New York

Hugh Steers, Morning Terrace, 1992, oil on canvas, 72 × 54".

Hugh Steers, Morning Terrace, 1992, oil on canvas, 72 × 54".

Hugh Steers

Alexander Gray Associates

Hugh Steers, Morning Terrace, 1992, oil on canvas, 72 × 54".

New York City’s cramped tenement apartments were the standard setting for painter Hugh Steers (1962–1995). Within these intimate environs, Steers most often depicted male figures—alone or in pairs—in various states of solemn embrace and ailing woe, evoking the emotional carnage of the AIDS crisis, which ravaged the queer community and claimed Steers’s own life when he was thirty-two. For the exhibition “Day Light” at Alexander Gray Associates, these signature interior scenes were paired with a lesser-known group of outdoor pieces Steers made while in residence at the Skowhegan School of Painting and Sculpture in idyllic Madison, Maine, in 1991. Together, the two bodies of work illuminate, quite literally, the artist’s deft handling of natural light, both indoors and out. The show also revealed the psychological through line of Steers’s paintings: a “soft glow of brutality” that the artist said marks the American scene.

The rural surroundings of Madison allowed Steers to try his hand at renderings of the sun’s rays shining across verdant landscapes. In works such as Raft and Telephone Poles, both 1991, daylight falls on lush greenery and rippling water in vivid hues and evinced by choppy, impressionistic brushstrokes. These outdoor paintings evoke the accessible American Regionalism of Grant Wood or Thomas Hart Benton, yet they also evince uneasy undercurrents: In both works, a lone figure stands in a landscape with a paper bag over his head. This ambiguous yet fraught motif recurs throughout Steers’s oeuvre, shrouding his pictures in an apprehensive air.

A similar tense anxiety pervades Steers’s interior works from New York City. In the large-scale Blue Uniform, 1991, for instance, we find a seated, nude figure clutching his stomach and neck in apparent anguish while a standing figure in briefs seems to deliberate over what to do next. Meanwhile, a black cat casually crosses the foreground—a premonition of dire circumstances just around the corner. Like the paper bags in the “portraits” described above, black cats are a fixture in Steers’s work. In Falling Lamp, 1987, a small canvas painted the year the artist was diagnosed with HIV, a dark feline tips over a light on a table. Pictured midfall, the teetering lamp symbolizes life on the brink, while a solitary man stares despondently out the window.

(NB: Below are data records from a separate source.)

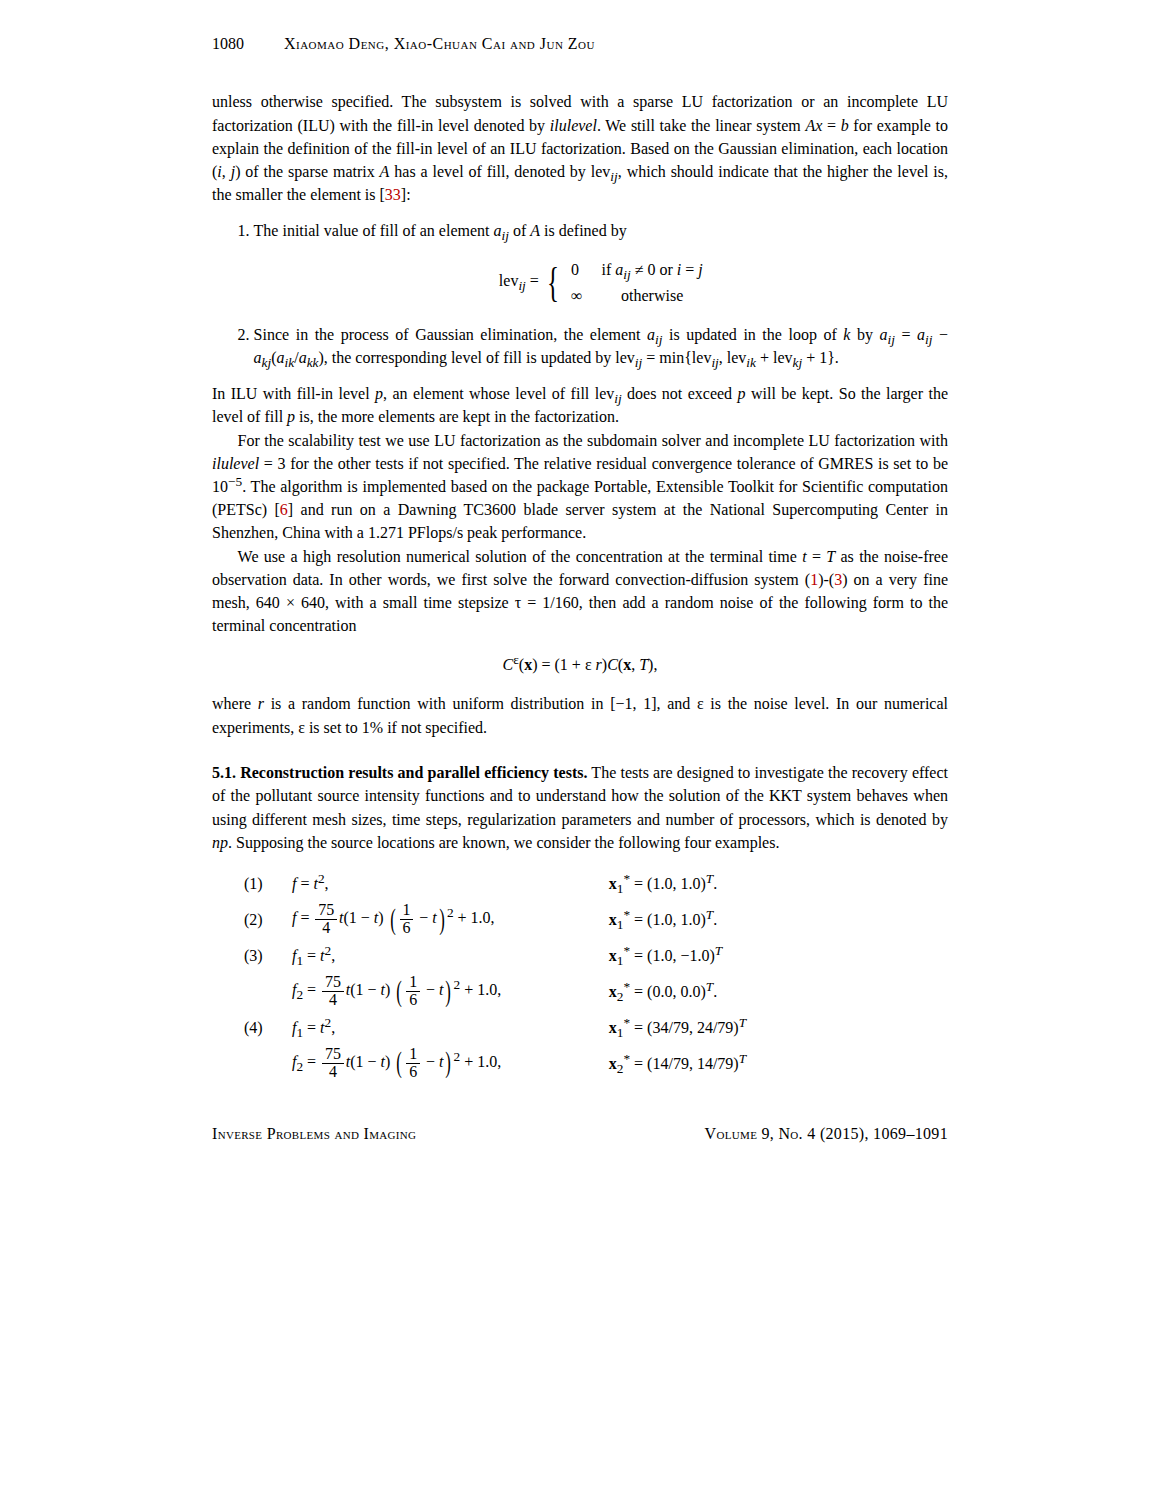1080 Xiaomao Deng, Xiao-Chuan Cai and Jun Zou
unless otherwise specified. The subsystem is solved with a sparse LU factorization or an incomplete LU factorization (ILU) with the fill-in level denoted by ilulevel. We still take the linear system Ax = b for example to explain the definition of the fill-in level of an ILU factorization. Based on the Gaussian elimination, each location (i, j) of the sparse matrix A has a level of fill, denoted by levij, which should indicate that the higher the level is, the smaller the element is [33]:
The initial value of fill of an element aij of A is defined by
levij = { 0 if aij ≠ 0 or i = j ∞otherwise
Since in the process of Gaussian elimination, the element aij is updated in the loop of k by aij = aij − akj(aik/akk), the corresponding level of fill is updated by levij = min{levij, levik + levkj + 1}.
In ILU with fill-in level p, an element whose level of fill levij does not exceed p will be kept. So the larger the level of fill p is, the more elements are kept in the factorization.
For the scalability test we use LU factorization as the subdomain solver and incomplete LU factorization with ilulevel = 3 for the other tests if not specified. The relative residual convergence tolerance of GMRES is set to be 10−5. The algorithm is implemented based on the package Portable, Extensible Toolkit for Scientific computation (PETSc) [6] and run on a Dawning TC3600 blade server system at the National Supercomputing Center in Shenzhen, China with a 1.271 PFlops/s peak performance.
We use a high resolution numerical solution of the concentration at the terminal time t = T as the noise-free observation data. In other words, we first solve the forward convection-diffusion system (1)-(3) on a very fine mesh, 640 × 640, with a small time stepsize τ = 1/160, then add a random noise of the following form to the terminal concentration
Cε(x) = (1 + ε r)C(x, T),
where r is a random function with uniform distribution in [−1, 1], and ε is the noise level. In our numerical experiments, ε is set to 1% if not specified.
5.1. Reconstruction results and parallel efficiency tests.
The tests are designed to investigate the recovery effect of the pollutant source intensity functions and to understand how the solution of the KKT system behaves when using different mesh sizes, time steps, regularization parameters and number of processors, which is denoted by np. Supposing the source locations are known, we consider the following four examples.
| (1) | f = t 2 , | x 1 * = (1.0, 1.0) T . |
| (2) | f = 75 4 t (1 − t ) ( 1 6 − t ) 2 + 1.0, | x 1 * = (1.0, 1.0) T . |
| (3) | f 1 = t 2 , | x 1 * = (1.0, −1.0) T |
| | f 2 = 75 4 t (1 − t ) ( 1 6 − t ) 2 + 1.0, | x 2 * = (0.0, 0.0) T . |
| (4) | f 1 = t 2 , | x 1 * = (34/79, 24/79) T |
| | f 2 = 75 4 t (1 − t ) ( 1 6 − t ) 2 + 1.0, | x 2 * = (14/79, 14/79) T |
Inverse Problems and Imaging Volume 9, No. 4 (2015), 1069–1091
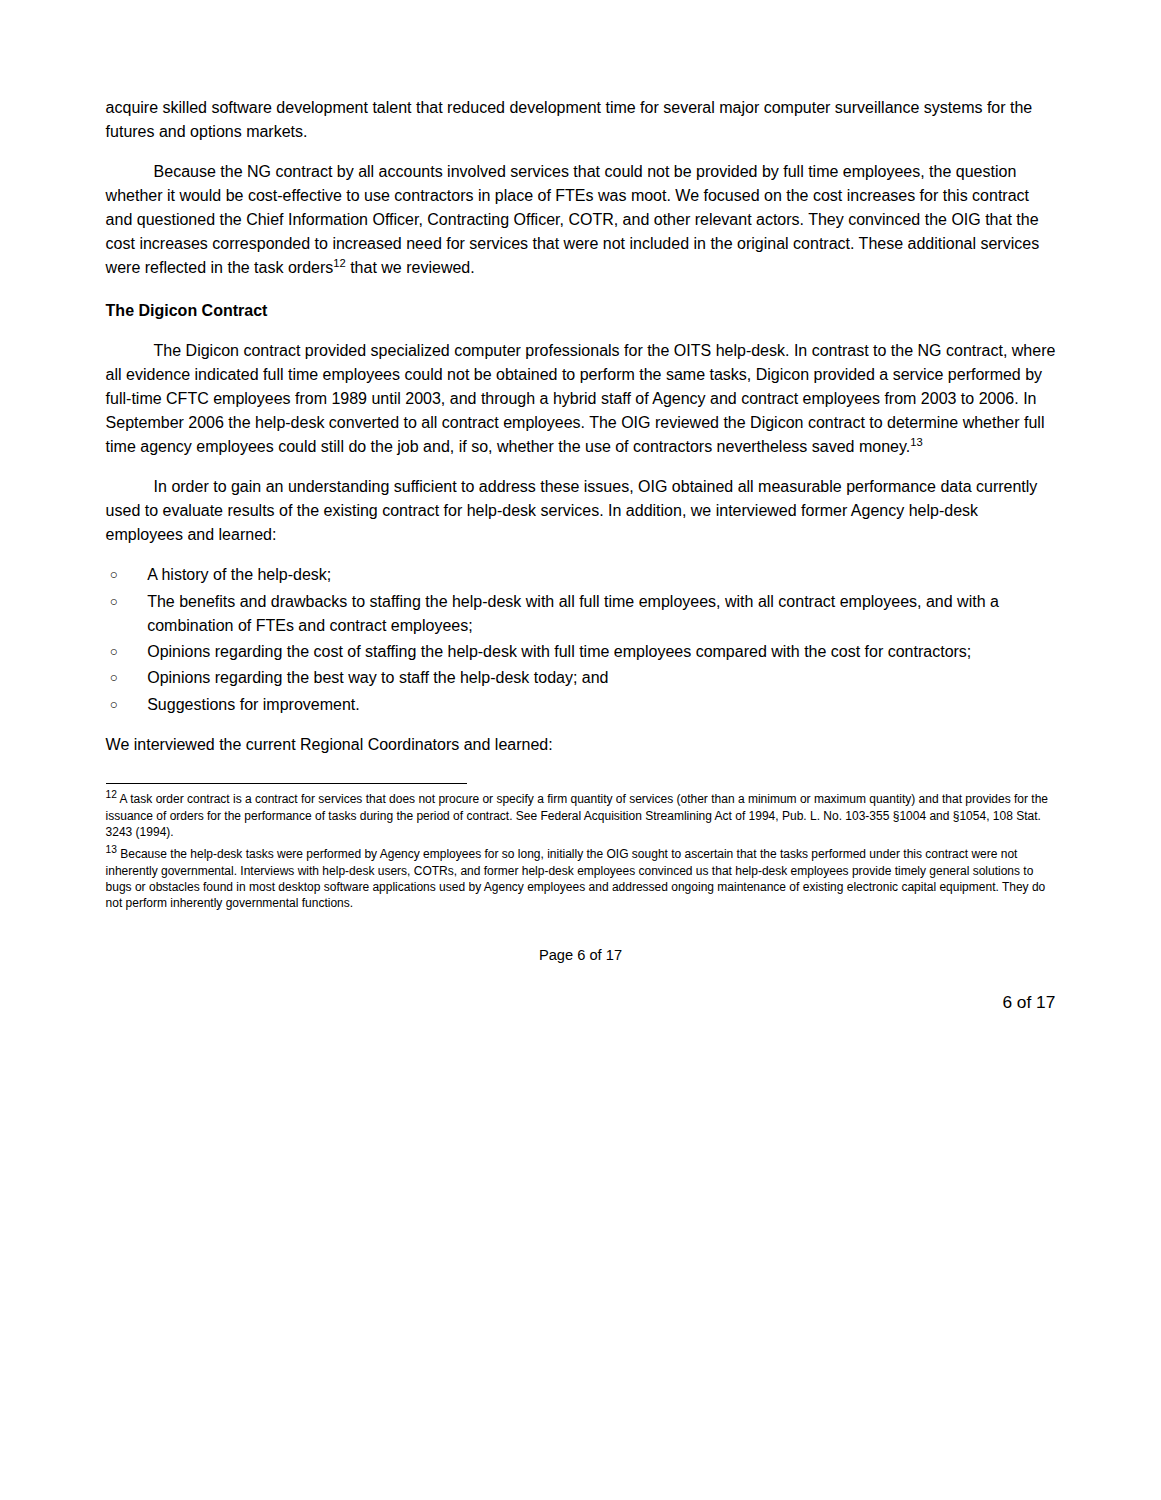acquire skilled software development talent that reduced development time for several major computer surveillance systems for the futures and options markets.
Because the NG contract by all accounts involved services that could not be provided by full time employees, the question whether it would be cost-effective to use contractors in place of FTEs was moot. We focused on the cost increases for this contract and questioned the Chief Information Officer, Contracting Officer, COTR, and other relevant actors. They convinced the OIG that the cost increases corresponded to increased need for services that were not included in the original contract. These additional services were reflected in the task orders12 that we reviewed.
The Digicon Contract
The Digicon contract provided specialized computer professionals for the OITS help-desk. In contrast to the NG contract, where all evidence indicated full time employees could not be obtained to perform the same tasks, Digicon provided a service performed by full-time CFTC employees from 1989 until 2003, and through a hybrid staff of Agency and contract employees from 2003 to 2006. In September 2006 the help-desk converted to all contract employees. The OIG reviewed the Digicon contract to determine whether full time agency employees could still do the job and, if so, whether the use of contractors nevertheless saved money.13
In order to gain an understanding sufficient to address these issues, OIG obtained all measurable performance data currently used to evaluate results of the existing contract for help-desk services. In addition, we interviewed former Agency help-desk employees and learned:
A history of the help-desk;
The benefits and drawbacks to staffing the help-desk with all full time employees, with all contract employees, and with a combination of FTEs and contract employees;
Opinions regarding the cost of staffing the help-desk with full time employees compared with the cost for contractors;
Opinions regarding the best way to staff the help-desk today; and
Suggestions for improvement.
We interviewed the current Regional Coordinators and learned:
12 A task order contract is a contract for services that does not procure or specify a firm quantity of services (other than a minimum or maximum quantity) and that provides for the issuance of orders for the performance of tasks during the period of contract. See Federal Acquisition Streamlining Act of 1994, Pub. L. No. 103-355 §1004 and §1054, 108 Stat. 3243 (1994).
13 Because the help-desk tasks were performed by Agency employees for so long, initially the OIG sought to ascertain that the tasks performed under this contract were not inherently governmental. Interviews with help-desk users, COTRs, and former help-desk employees convinced us that help-desk employees provide timely general solutions to bugs or obstacles found in most desktop software applications used by Agency employees and addressed ongoing maintenance of existing electronic capital equipment. They do not perform inherently governmental functions.
Page 6 of 17
6 of 17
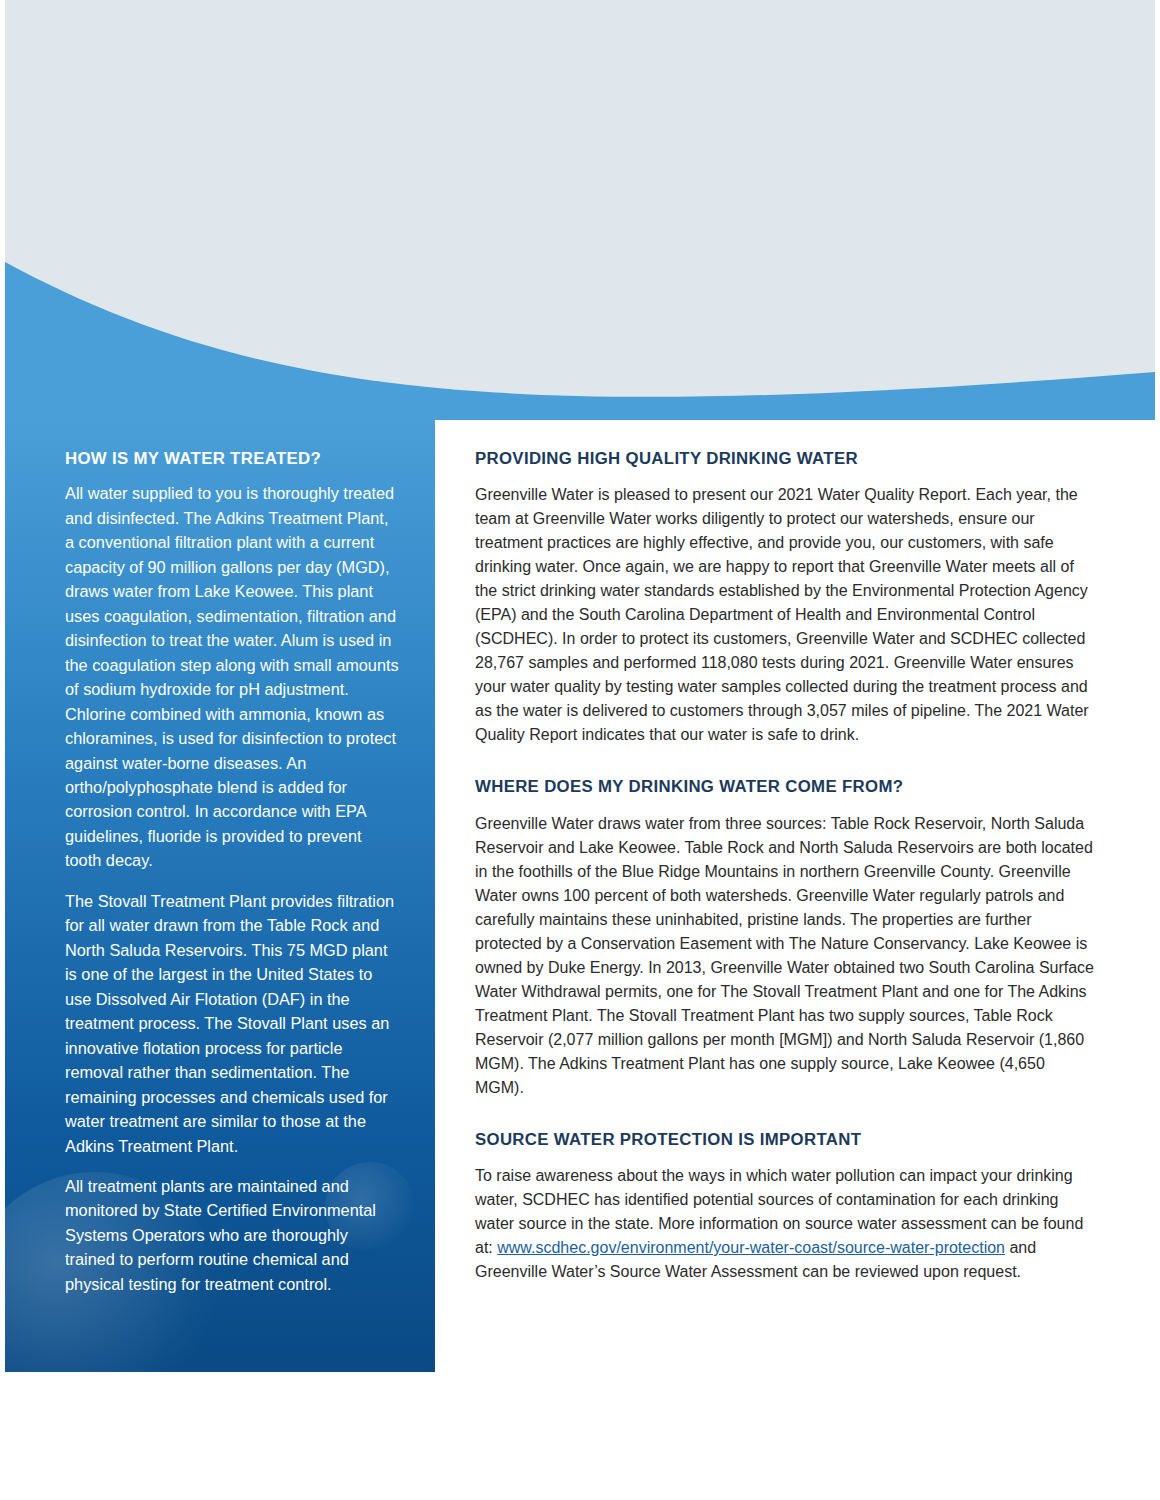How is my water treated?
All water supplied to you is thoroughly treated and disinfected. The Adkins Treatment Plant, a conventional filtration plant with a current capacity of 90 million gallons per day (MGD), draws water from Lake Keowee. This plant uses coagulation, sedimentation, filtration and disinfection to treat the water. Alum is used in the coagulation step along with small amounts of sodium hydroxide for pH adjustment. Chlorine combined with ammonia, known as chloramines, is used for disinfection to protect against water-borne diseases. An ortho/polyphosphate blend is added for corrosion control. In accordance with EPA guidelines, fluoride is provided to prevent tooth decay.
The Stovall Treatment Plant provides filtration for all water drawn from the Table Rock and North Saluda Reservoirs. This 75 MGD plant is one of the largest in the United States to use Dissolved Air Flotation (DAF) in the treatment process. The Stovall Plant uses an innovative flotation process for particle removal rather than sedimentation. The remaining processes and chemicals used for water treatment are similar to those at the Adkins Treatment Plant.
All treatment plants are maintained and monitored by State Certified Environmental Systems Operators who are thoroughly trained to perform routine chemical and physical testing for treatment control.
Providing High Quality Drinking Water
Greenville Water is pleased to present our 2021 Water Quality Report. Each year, the team at Greenville Water works diligently to protect our watersheds, ensure our treatment practices are highly effective, and provide you, our customers, with safe drinking water. Once again, we are happy to report that Greenville Water meets all of the strict drinking water standards established by the Environmental Protection Agency (EPA) and the South Carolina Department of Health and Environmental Control (SCDHEC). In order to protect its customers, Greenville Water and SCDHEC collected 28,767 samples and performed 118,080 tests during 2021. Greenville Water ensures your water quality by testing water samples collected during the treatment process and as the water is delivered to customers through 3,057 miles of pipeline. The 2021 Water Quality Report indicates that our water is safe to drink.
Where Does My Drinking Water Come From?
Greenville Water draws water from three sources: Table Rock Reservoir, North Saluda Reservoir and Lake Keowee. Table Rock and North Saluda Reservoirs are both located in the foothills of the Blue Ridge Mountains in northern Greenville County. Greenville Water owns 100 percent of both watersheds. Greenville Water regularly patrols and carefully maintains these uninhabited, pristine lands. The properties are further protected by a Conservation Easement with The Nature Conservancy. Lake Keowee is owned by Duke Energy. In 2013, Greenville Water obtained two South Carolina Surface Water Withdrawal permits, one for The Stovall Treatment Plant and one for The Adkins Treatment Plant. The Stovall Treatment Plant has two supply sources, Table Rock Reservoir (2,077 million gallons per month [MGM]) and North Saluda Reservoir (1,860 MGM). The Adkins Treatment Plant has one supply source, Lake Keowee (4,650 MGM).
Source Water Protection is Important
To raise awareness about the ways in which water pollution can impact your drinking water, SCDHEC has identified potential sources of contamination for each drinking water source in the state. More information on source water assessment can be found at: www.scdhec.gov/environment/your-water-coast/source-water-protection and Greenville Water’s Source Water Assessment can be reviewed upon request.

Indeed, Steers’s work is haunted by the specter of AIDS. Although representational painting was far from the style du jour of the late 1980s and early ’90s, Steers’s figuration, like that of contemporaries Martin Wong and Frank Moore, has received increased recognition in recent years. Steers’s allegorical imagery provided him with the tools to render the tragedies of his time, most resonantly in his late series “Hospital Man,” 1993–95 (not on view here), in which a gaunt patient in a hospital gown and high heels reigns over bathroom and bedroom scenes among pills, bandages, and an IV. A precedent for “Hospital Man” can be found in the 1992 canvas Morning Terrace, the most striking painting on display. Through the open window of a New York City apartment with a radiator, the bottom half of a high-heeled figure is provocatively pictured on an outdoor balcony, the figure’s lower legs warmly lit by natural light, the thighs and buttocks obscured by a smudged windowpane. A gendered uncertainty hangs over the scene, as the shoes could belong to either a man or a woman. The queer identity and intimacy that was burgeoning amid the devastating impact of AIDS informed the radiant yet melancholic aura of Steers’s impressive body of work. We are left wondering what he would have done next.